Le cose, ahinoi, sono più complicate: il termine “scimmia” è appunto un’espressione - manifestazione di pensiero e di libertà di parola - ma se a pronunciarla è il vicepresidente del senato le conseguenze possono rivelarsi dirompenti. Così, infatti, viene messo in crisi un tabù, viene compromessa un’interdizione morale, si incrina un disvalore diffusamente accettato ovvero quella sorta di patto civile che aveva funzionato come veto etico, comunemente accolto, all’utilizzo nel discorso pubblico di categorie dichiaratamente razziste. In altri termini, si legittimano le parole del disprezzo, della degradazione e del disgusto.

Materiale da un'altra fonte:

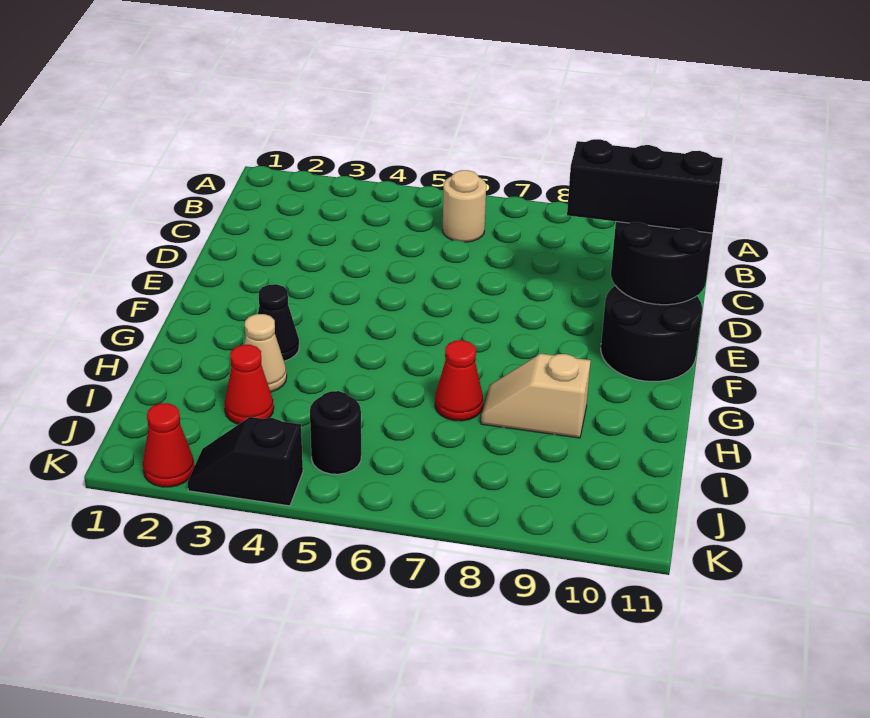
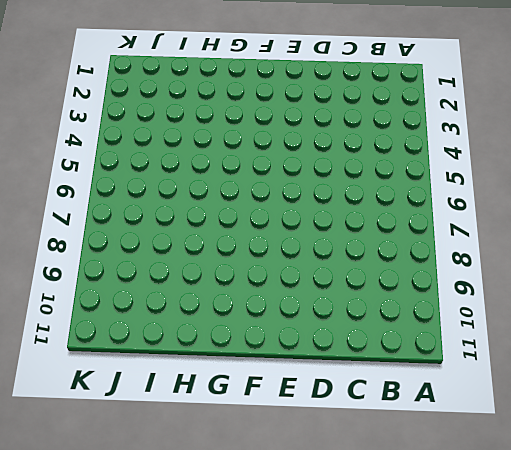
none -> tan 1x1 round brick [443,170,486,242]
none -> black 2x2 round brick [601,286,702,382]
none -> black 1x1 cone [258,284,299,361]

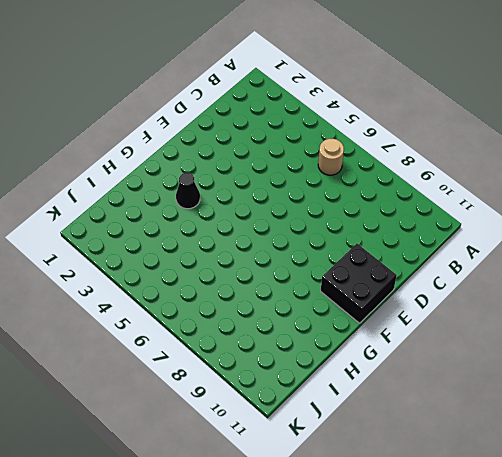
black 2x2 brick [321,244,397,323] -> black 2x2 round brick [601,286,702,382]
none -> tan 1x1 cone [244,314,287,392]
none -> red 1x1 cone [435,340,483,421]
none -> tan 1x2 slope [481,354,591,438]

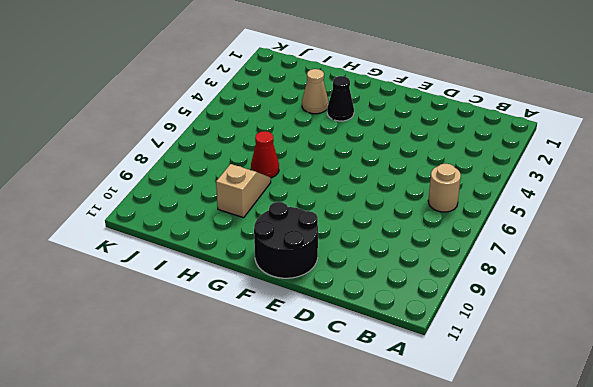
none -> red 1x1 cone [224,345,274,424]
none -> black 1x1 round brick [310,391,361,474]
none -> red 1x1 cone [143,403,194,487]

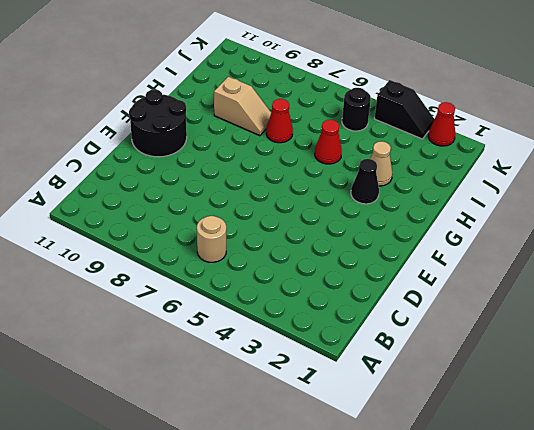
red 1x1 cone [315,120,342,164] -> red 1x1 cone moved to [224,345,274,424]
none -> black 2x2 round brick [611,222,713,305]
none -> black 1x3 brick [567,139,723,233]

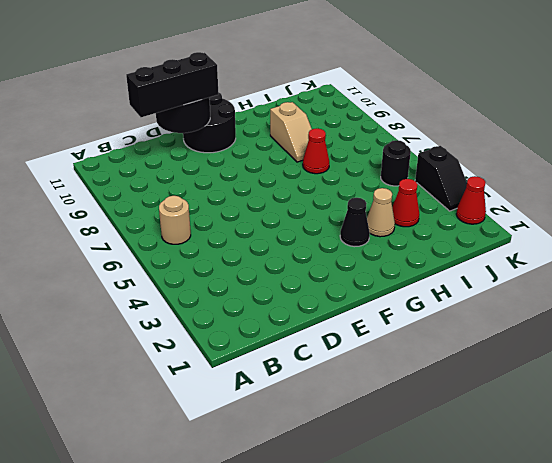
black 1x3 brick [126,52,218,117] -> black 1x3 brick turned to [567,139,723,233]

Insomma, si deve fissare un limite? Una soglia oltre la quale va nuovamente affermata una interdizione politica e morale nei confronti del razzismo e delle parole del razzismo? Penso di sì, ma se ne discuterà altrove. Qui, mi interessa evidenziare prioritariamente alcune considerazioni politiche. Innanzitutto penso che il razzismo, comunque lo si definisca, è destinato a rimanere orientamento di minoranza, anche consistente, ma di minoranza. I modestissimi risultati della Lega, di Fratelli d’Italia e di CasaPound alle recenti elezioni amministrative ne sono una conferma inequivocabile. Il che non deve tranquillizzarci affatto, anche perché va fatta una seconda considerazione. Il “pericolo razzista” ha già avuto il suo effetto perverso: ha indotto le forze non razziste ad assumere sulle questioni dell’immigrazione e dell’asilo posizioni e politiche talmente moderate, e spesso conservatrici e restrittive e selettive, da risolversi in dispositivi e strategie di chiusura e di esclusione.